Reproduce the lines of the material below with every "See more" switched to "Read more" and everything else left unchanged, omitting the pictures from your answer.

**Saved entries:**
○ ○ ○ ○ ○

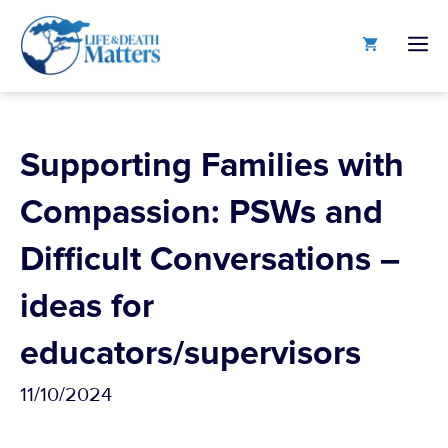
Skip
to
M
content
Supporting Families with
Compassion: PSWs and
Difficult Conversations –
ideas for
educators/supervisors
11/10/2024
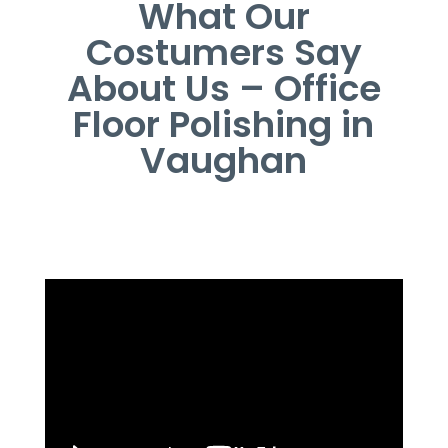
What Our
Costumers Say
About Us – Office
Floor Polishing in
Vaughan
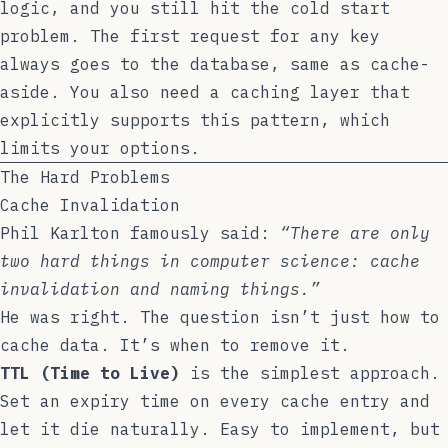
logic, and you still hit the cold start
problem. The first request for any key
always goes to the database, same as cache-
aside. You also need a caching layer that
explicitly supports this pattern, which
limits your options.
The Hard Problems
Cache Invalidation
Phil Karlton famously said:
“There are only
two hard things in computer science: cache
invalidation and naming things.”
He was right. The question isn’t just how to
cache data. It’s when to remove it.
TTL (Time to Live)
is the simplest approach.
Set an expiry time on every cache entry and
let it die naturally. Easy to implement, but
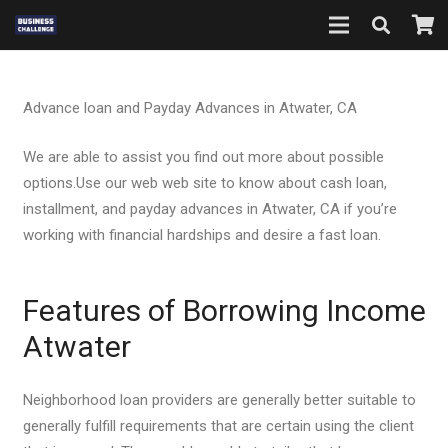
Advance loan and Payday Advances in Atwater, CA
We are able to assist you find out more about possible
options.Use our web web site to know about cash loan,
installment, and payday advances in Atwater, CA if you’re
working with financial hardships and desire a fast loan.
Features of Borrowing Income
Atwater
Neighborhood loan providers are generally better suitable to
generally fulfill requirements that are certain using the client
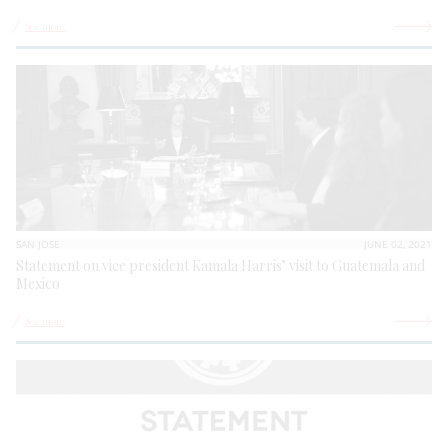
See more
SAN JOSE
JUNE 02, 2021
Statement on vice president Kamala Harris’ visit to Guatemala and
Mexico
See more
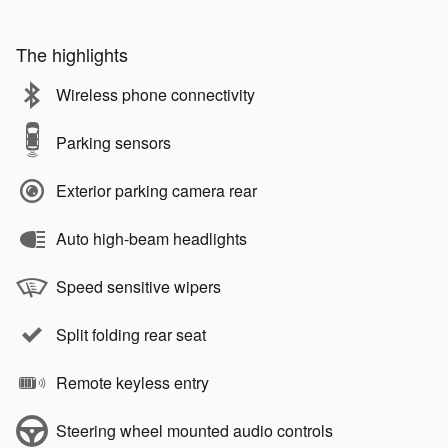
The highlights
Wireless phone connectivity
Parking sensors
Exterior parking camera rear
Auto high-beam headlights
Speed sensitive wipers
Split folding rear seat
Remote keyless entry
Steering wheel mounted audio controls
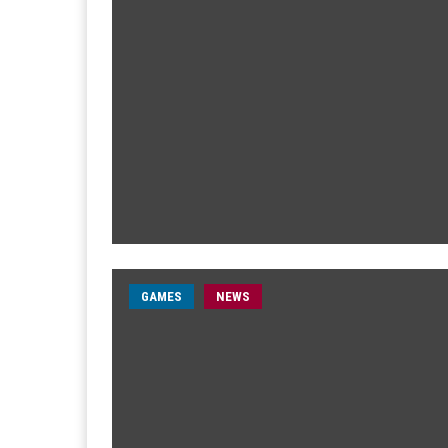
GAMES
NEWS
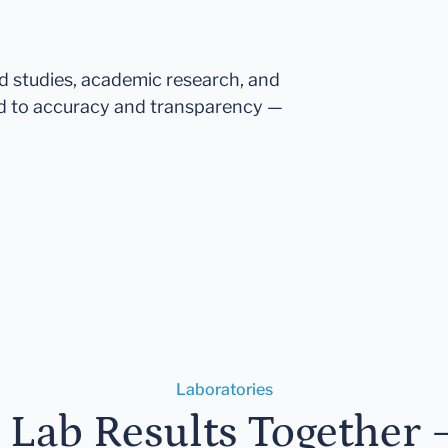
ed studies, academic research, and
d to accuracy and transparency —
Laboratories
r Lab Results Together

○ ○ ○ ○ ○

**Task answer:**
Skip
to
M
content
Supporting Families with
Compassion: PSWs and
Difficult Conversations –
ideas for
educators/supervisors
11/10/2024
What Our
Costumers Say
About Us – Office
Floor Polishing in
Vaughan
logic, and you still hit the cold start
problem. The first request for any key
always goes to the database, same as cache-
aside. You also need a caching layer that
explicitly supports this pattern, which
limits your options.
The Hard Problems
Cache Invalidation
Phil Karlton famously said:
“There are only
two hard things in computer science: cache
invalidation and naming things.”
He was right. The question isn’t just how to
cache data. It’s when to remove it.
TTL (Time to Live)
is the simplest approach.
Set an expiry time on every cache entry and
let it die naturally. Easy to implement, but
Advance loan and Payday Advances in Atwater, CA
We are able to assist you find out more about possible
options.Use our web web site to know about cash loan,
installment, and payday advances in Atwater, CA if you’re
working with financial hardships and desire a fast loan.
Features of Borrowing Income
Atwater
Neighborhood loan providers are generally better suitable to
generally fulfill requirements that are certain using the client
Read more
SAN JOSE
JUNE 02, 2021
Statement on vice president Kamala Harris’ visit to Guatemala and
Mexico
Read more
The highlights
Wireless phone connectivity
Parking sensors
Exterior parking camera rear
Auto high-beam headlights
Speed sensitive wipers
Split folding rear seat
Remote keyless entry
Steering wheel mounted audio controls
GAMES
NEWS
ed studies, academic research, and
d to accuracy and transparency —
Laboratories
r Lab Results Together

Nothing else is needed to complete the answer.